## SUPPLIED RECORDS
====================
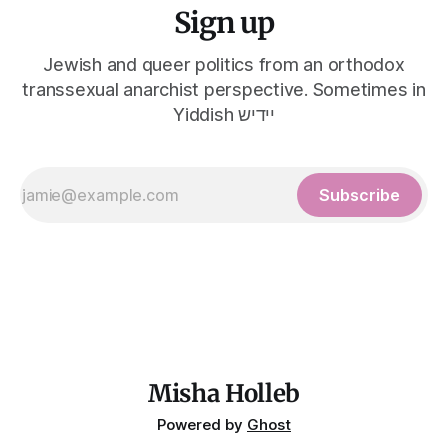
Sign up
Jewish and queer politics from an orthodox
transsexual anarchist perspective. Sometimes in
Yiddish יידיש
Subscribe
Misha Holleb
Powered by
Ghost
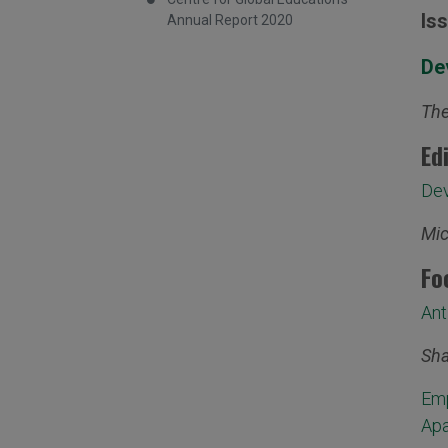
Is
Annual Report 2020
De
The
Ed
Dev
Mic
Fo
Ant
Sha
Emp
Apa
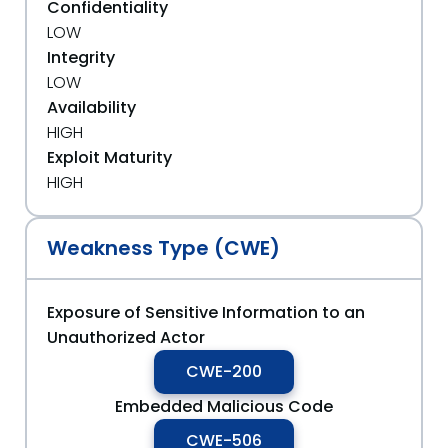
Confidentiality
LOW
Integrity
LOW
Availability
HIGH
Exploit Maturity
HIGH
Weakness Type (CWE)
Exposure of Sensitive Information to an
Unauthorized Actor
CWE-200
Embedded Malicious Code
CWE-506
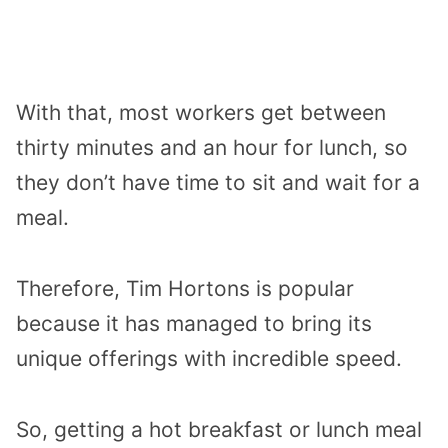
With that, most workers get between
thirty minutes and an hour for lunch, so
they don’t have time to sit and wait for a
meal.
Therefore, Tim Hortons is popular
because it has managed to bring its
unique offerings with incredible speed.
So, getting a hot breakfast or lunch meal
====================
## PROBLEM STATEMENT
Write out the text of all the material above again, swapping every "lunch" for "dinner" and changing nothing else. Leave the pictures out.

## WRITTEN ANSWER
Sign up
Jewish and queer politics from an orthodox
transsexual anarchist perspective. Sometimes in
Yiddish יידיש
Subscribe
Misha Holleb
Powered by
Ghost
Is
Annual Report 2020
De
The
Ed
Dev
Mic
Fo
Ant
Sha
Emp
Apa
Confidentiality
LOW
Integrity
LOW
Availability
HIGH
Exploit Maturity
HIGH
Weakness Type (CWE)
Exposure of Sensitive Information to an
Unauthorized Actor
CWE-200
Embedded Malicious Code
CWE-506
With that, most workers get between
thirty minutes and an hour for dinner, so
they don’t have time to sit and wait for a
meal.
Therefore, Tim Hortons is popular
because it has managed to bring its
unique offerings with incredible speed.
So, getting a hot breakfast or dinner meal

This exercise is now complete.